Cage is aware of why video games are bad and emotionally shallow and redundant. He knows film is not. And so, he tries to use cinema as inspiration… we would argue it is not the best of ways to get there, but Cage doesn’t seem to mind that at all. Let’s be frontal, he’s the only mainstream designer that is, at least, trying to go in the right direction, perhaps for all the wrong reasons and in all the wrong ways, but he’s trying.
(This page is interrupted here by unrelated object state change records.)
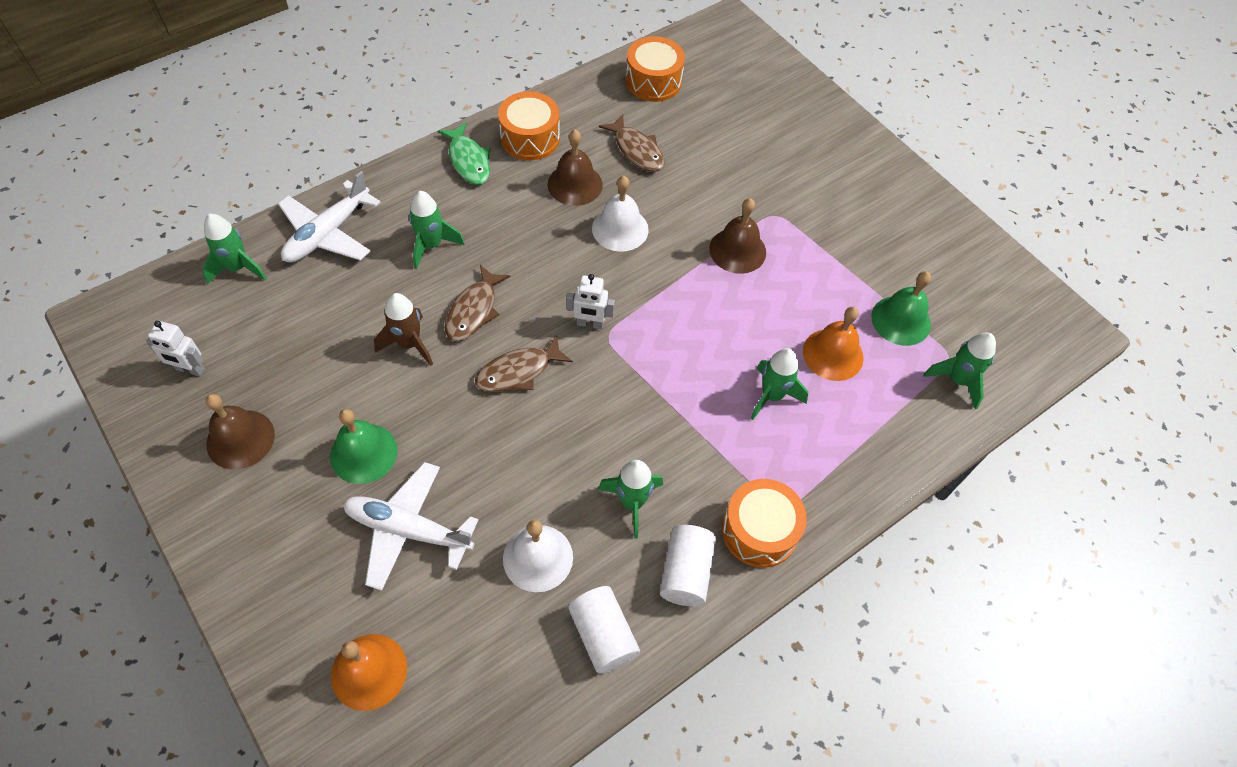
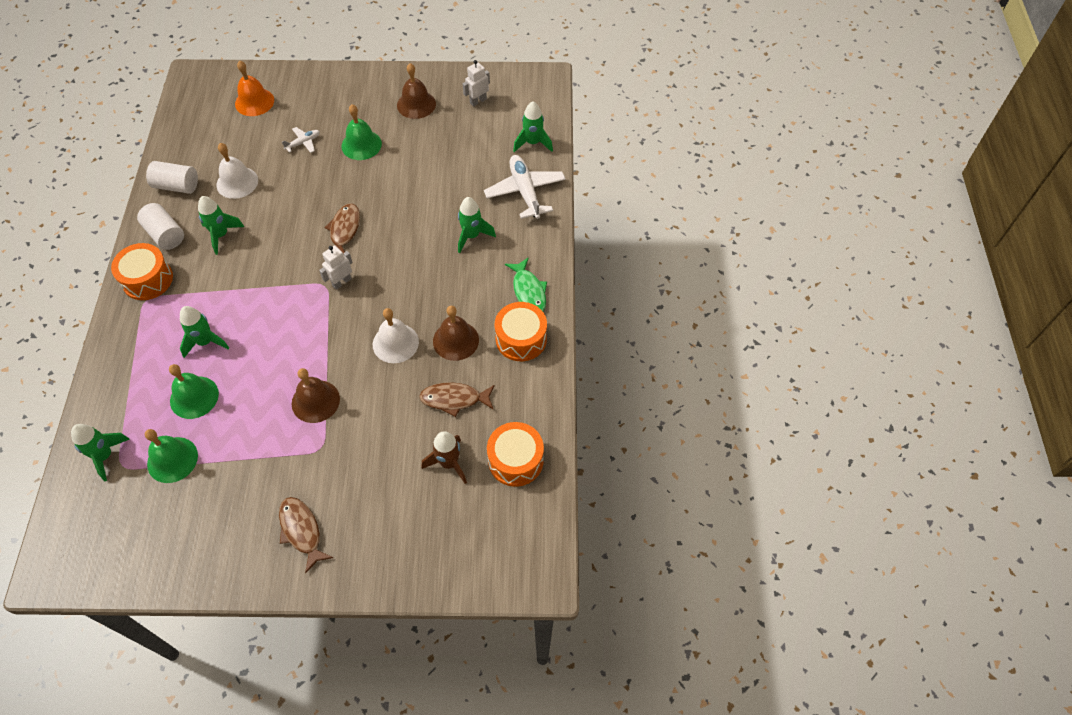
camera: 130 degrees right, 0 degrees up
white plane [343,462,478,591] -> white plane [282,127,320,153], size x0.50
brown rocket [374,293,433,366] -> brown rocket moved to [421,431,467,484]
green fish [438,122,491,185] -> green fish turned 120 degrees counterclockwise [505,257,547,311]
brown fish [445,265,510,341] -> brown fish moved to [279,497,333,573]
orange bell [803,307,864,381] -> green bell [169,364,219,419]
And though he pushes and pushes,  absurdly, with such folly and impetuousness, you can’t help but sympathize and even admire his foolishness.  So the origami killer asks: “How far would you go to save someone you love?”. Well, one thing is for sure, Cage is willing to sacrifice everything to save video games as a form of mature media, so maybe we should lend him an ear and listen to what he’s trying to say.

score: 5/5

[Much is left to say about “Heavy Rain” that this already excessively large review could never cover. I may return to this subject in the near future. Cheers!]